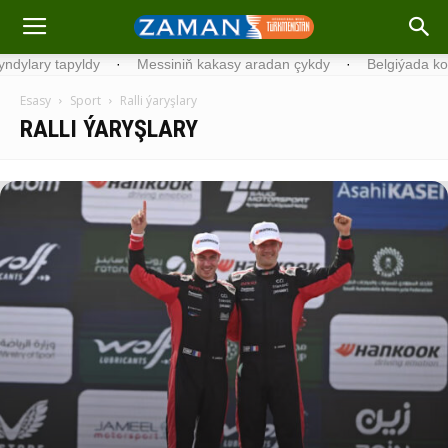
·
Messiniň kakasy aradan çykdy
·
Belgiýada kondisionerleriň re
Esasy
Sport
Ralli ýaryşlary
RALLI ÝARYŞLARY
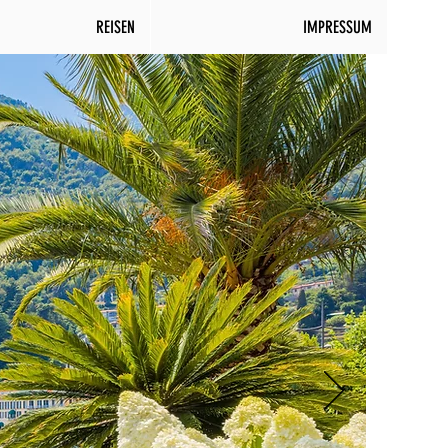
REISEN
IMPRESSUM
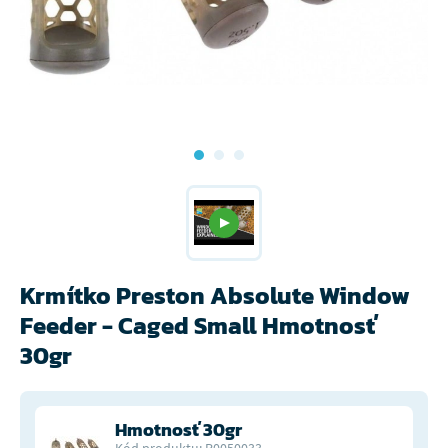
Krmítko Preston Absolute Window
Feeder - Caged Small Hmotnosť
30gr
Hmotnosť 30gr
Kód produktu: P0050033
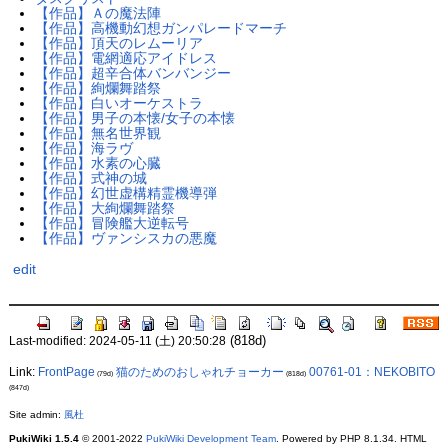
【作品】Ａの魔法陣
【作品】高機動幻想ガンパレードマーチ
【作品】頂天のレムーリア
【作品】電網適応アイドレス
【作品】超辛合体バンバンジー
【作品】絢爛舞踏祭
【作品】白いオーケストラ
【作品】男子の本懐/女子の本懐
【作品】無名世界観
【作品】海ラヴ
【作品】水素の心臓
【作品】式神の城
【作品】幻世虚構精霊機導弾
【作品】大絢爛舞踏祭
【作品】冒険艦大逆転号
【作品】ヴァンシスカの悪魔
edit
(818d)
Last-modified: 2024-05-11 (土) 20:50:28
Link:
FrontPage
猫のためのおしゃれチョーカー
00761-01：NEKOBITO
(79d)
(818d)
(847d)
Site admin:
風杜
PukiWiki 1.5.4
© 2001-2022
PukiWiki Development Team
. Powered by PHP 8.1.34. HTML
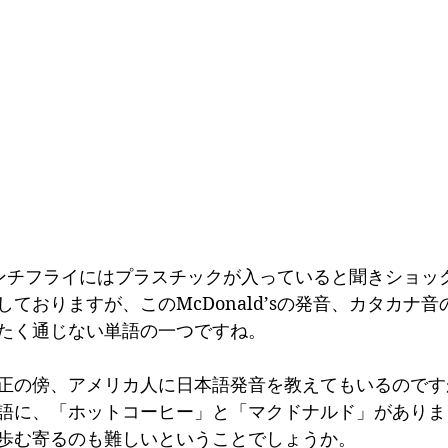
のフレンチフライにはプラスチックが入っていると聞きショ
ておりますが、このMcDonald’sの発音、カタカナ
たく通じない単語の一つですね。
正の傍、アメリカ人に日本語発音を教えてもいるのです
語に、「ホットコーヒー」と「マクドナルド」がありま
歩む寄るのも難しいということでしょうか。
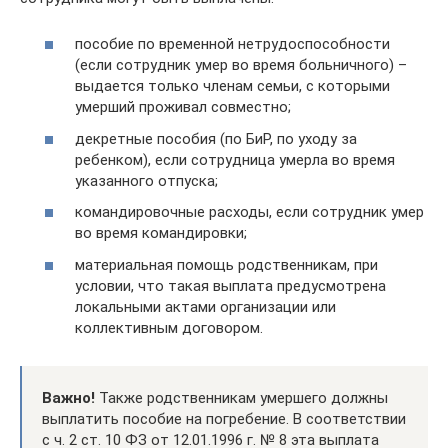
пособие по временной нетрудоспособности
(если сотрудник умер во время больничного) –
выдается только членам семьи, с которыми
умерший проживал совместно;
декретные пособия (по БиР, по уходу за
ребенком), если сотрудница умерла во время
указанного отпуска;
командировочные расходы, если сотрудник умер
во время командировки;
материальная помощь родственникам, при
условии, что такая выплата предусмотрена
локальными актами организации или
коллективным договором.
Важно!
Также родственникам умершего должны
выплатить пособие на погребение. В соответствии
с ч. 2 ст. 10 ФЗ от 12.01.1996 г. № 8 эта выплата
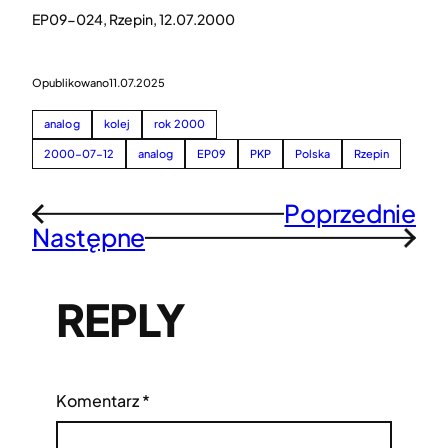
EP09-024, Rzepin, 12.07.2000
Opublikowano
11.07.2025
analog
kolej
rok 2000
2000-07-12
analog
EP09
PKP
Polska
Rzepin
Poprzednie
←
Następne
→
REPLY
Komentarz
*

Task objective ->
Among the lines of the preceding data, which ones hold the word "выплата"? List them.

Task answer ->
условии, что такая выплата предусмотрена
с ч. 2 ст. 10 ФЗ от 12.01.1996 г. № 8 эта выплата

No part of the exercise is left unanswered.